Sport / Rugby

Heinz Schenk
2 minute read
9 Dec 2018
7:45 pm

Blitzboks show guts to claim bronze in Cape Town

Heinz Schenk

It was far from a perfect weekend for Neil Powell's troops, but the positive end to this weekend's tournament could be a good launchpad for the season.

Justin Geduld of the South Africa and Muller du Plessis of the South Africa during day 1 of the HSBC Cape Town Sevens Pool A, match 7 between South Africa vs Samoa at Cape Town Stadium on December 08, 2018 in Cape Town, South Africa. (Photo by Ashley Vlotman/Gallo Images)

A bronze medal in the Cape Town Sevens can hardly be classified as a disgrace for the Blitzboks, especially when it’s done at the expense of the All Blacks.

However, in the aftermath of Sunday night’s narrow 10-5 victory over the old enemy, something became clear: maybe expectations for this year’s group is just a tad too high.

It’s understandable that the local rugby public have become accustomed to South Africa’s success in the sevens format.

After all, they’ve been overall champions for two years in a row.

But the first two events of this season’s campaign have made it clear that the Blitzboks are in for a transitional season.

That doesn’t mean it will be a bad one – third place at home attests to that – but Neil Powell’s newish group of players will take time to find their feet.

The defeats to New Zealand in Saturday’s final pool match (21-26) and an agonising semifinal reverse to Fiji (12-17) illustrated that South Africa are far from the slick outfit that has recently dominated the circuit.

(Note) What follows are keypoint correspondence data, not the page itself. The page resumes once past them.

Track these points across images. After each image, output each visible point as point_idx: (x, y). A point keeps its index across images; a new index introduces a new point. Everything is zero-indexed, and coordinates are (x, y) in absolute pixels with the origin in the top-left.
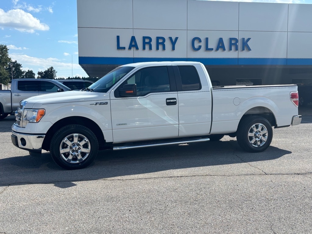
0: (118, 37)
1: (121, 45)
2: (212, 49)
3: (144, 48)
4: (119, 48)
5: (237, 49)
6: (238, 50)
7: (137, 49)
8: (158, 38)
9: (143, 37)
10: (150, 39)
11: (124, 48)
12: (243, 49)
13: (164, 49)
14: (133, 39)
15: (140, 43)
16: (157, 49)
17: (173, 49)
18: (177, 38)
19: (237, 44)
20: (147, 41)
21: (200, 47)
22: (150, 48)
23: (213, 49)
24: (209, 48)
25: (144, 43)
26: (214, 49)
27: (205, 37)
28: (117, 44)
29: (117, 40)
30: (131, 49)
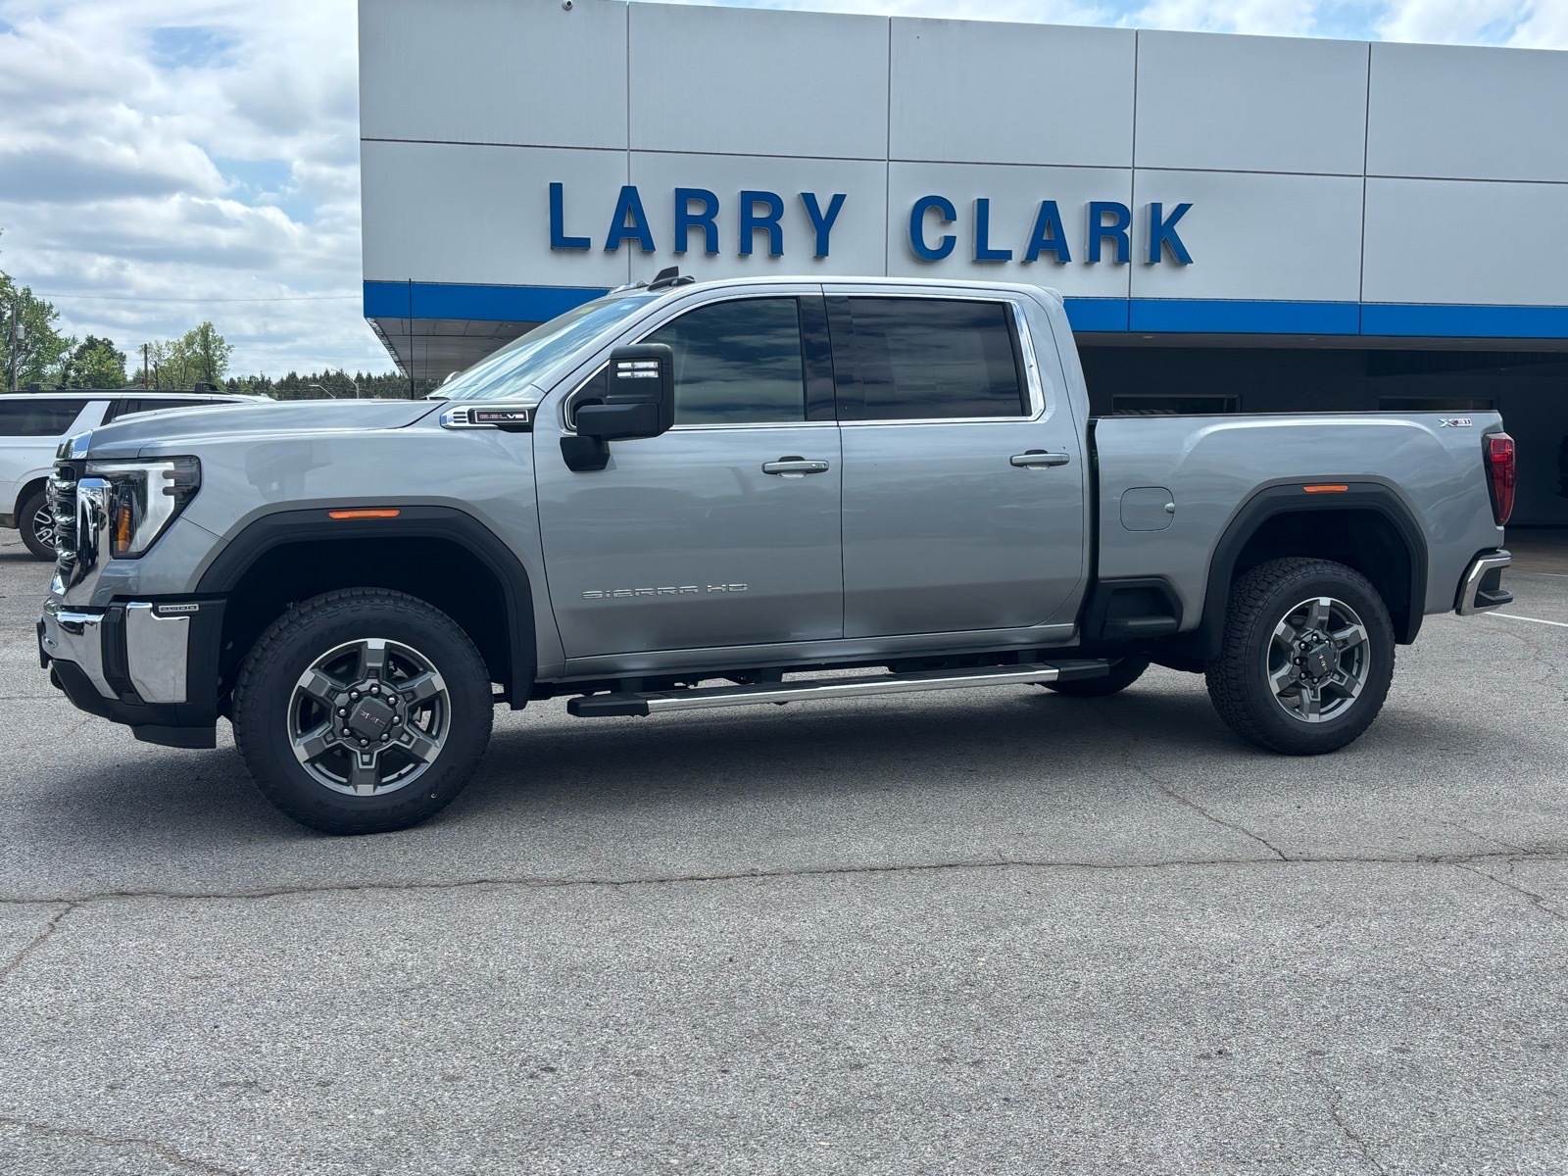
0: (556, 191)
1: (570, 231)
2: (1005, 256)
5: (1123, 257)
6: (1128, 260)
7: (648, 247)
8: (749, 199)
9: (676, 189)
10: (710, 201)
11: (582, 245)
12: (1154, 259)
13: (776, 251)
14: (629, 199)
15: (660, 220)
16: (745, 250)
17: (822, 251)
18: (838, 201)
19: (1127, 231)
20: (695, 210)
21: (949, 243)
22: (712, 249)
23: (1011, 251)
24: (990, 247)
25: (683, 225)
26: (1019, 254)
27: (975, 198)
28: (549, 224)
29: (549, 207)
30: (617, 248)
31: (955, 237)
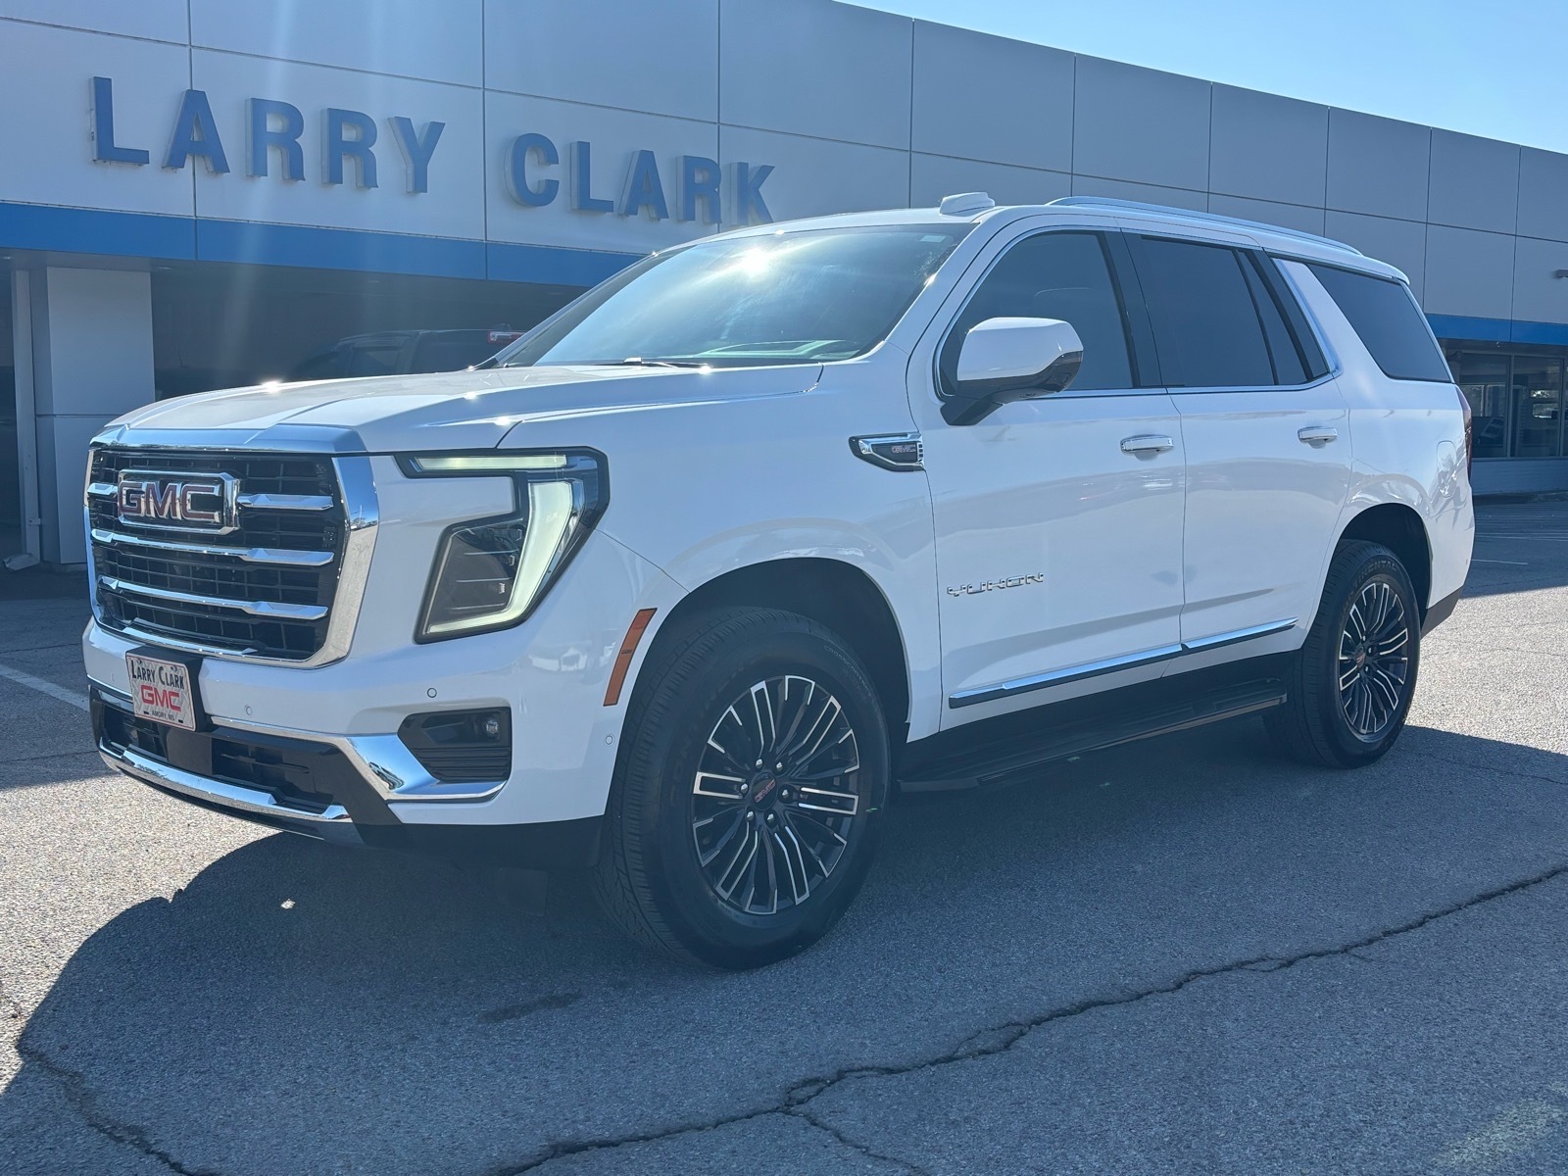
0: (102, 87)
1: (122, 139)
2: (605, 206)
3: (258, 169)
5: (714, 215)
6: (720, 222)
7: (220, 166)
8: (336, 118)
9: (254, 100)
10: (292, 116)
12: (741, 220)
13: (368, 180)
14: (195, 105)
15: (232, 135)
17: (419, 184)
18: (436, 129)
19: (718, 189)
20: (274, 124)
21: (551, 187)
22: (294, 171)
23: (610, 203)
24: (591, 197)
25: (261, 142)
26: (619, 206)
27: (576, 140)
28: (94, 130)
29: (94, 107)
30: (182, 165)
31: (558, 182)
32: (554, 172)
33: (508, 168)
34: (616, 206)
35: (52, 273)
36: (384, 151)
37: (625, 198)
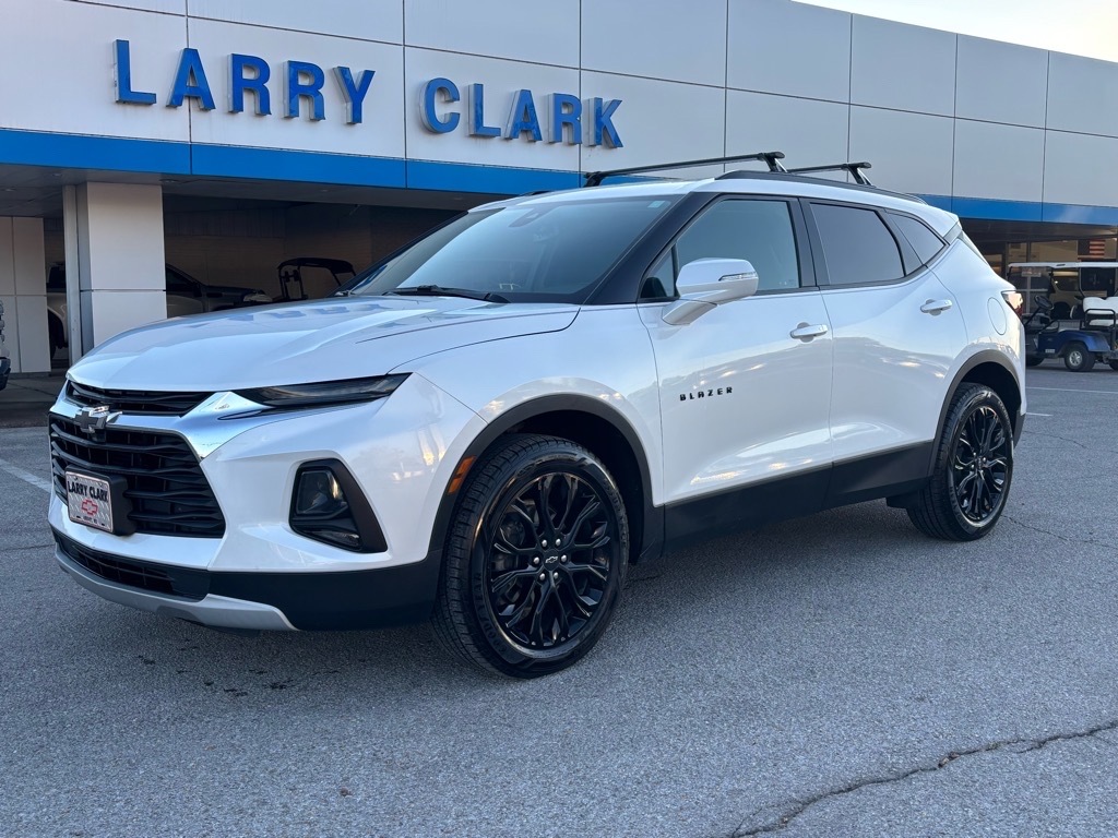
0: (123, 47)
1: (137, 86)
2: (495, 132)
3: (237, 107)
4: (128, 97)
6: (579, 143)
7: (208, 105)
8: (295, 68)
9: (234, 56)
10: (262, 67)
11: (147, 100)
12: (598, 142)
13: (318, 116)
15: (218, 82)
16: (292, 113)
17: (356, 118)
18: (368, 75)
19: (580, 119)
20: (248, 75)
21: (455, 118)
22: (264, 109)
23: (499, 129)
24: (484, 125)
25: (239, 87)
27: (472, 83)
28: (116, 79)
29: (116, 61)
30: (181, 105)
31: (459, 115)
32: (456, 107)
33: (422, 105)
34: (502, 133)
35: (90, 187)
36: (329, 91)
37: (510, 125)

Perhaps the biggest lesson has been that the Blitzboks quickly need to regain their accuracy in the “unfashionable” aspects of the sevens format – defence and the breakdown.

For years Powell’s teams have prided themselves on that.

Yet far too many first-time tackles were missed at the weekend and, frustratingly, there seems to be a problem adapting to World Rugby’s new, extremely strict high tackle law.

Numerous penalties were conceded due to tackles straying above the threshold and Shakes Soyizwapi’s yellow card in the Cup quarterfinal against Scotland (a game won 21-12) put his team under pressure.

Two of Fiji’s tries in the semi came down to inadequate tackling.

Then there was also the lack of composure at vital moments in certain matches.

The Blitzboks missed out on a chance to eliminate New Zealand at the pool stage for the first time in their history, but conceded two tries essentially after extra time.

That winning score came when the host nation inexplicably dropped a kick-off.

However, Sunday’s spirited end suggests those lessons might be learned soon.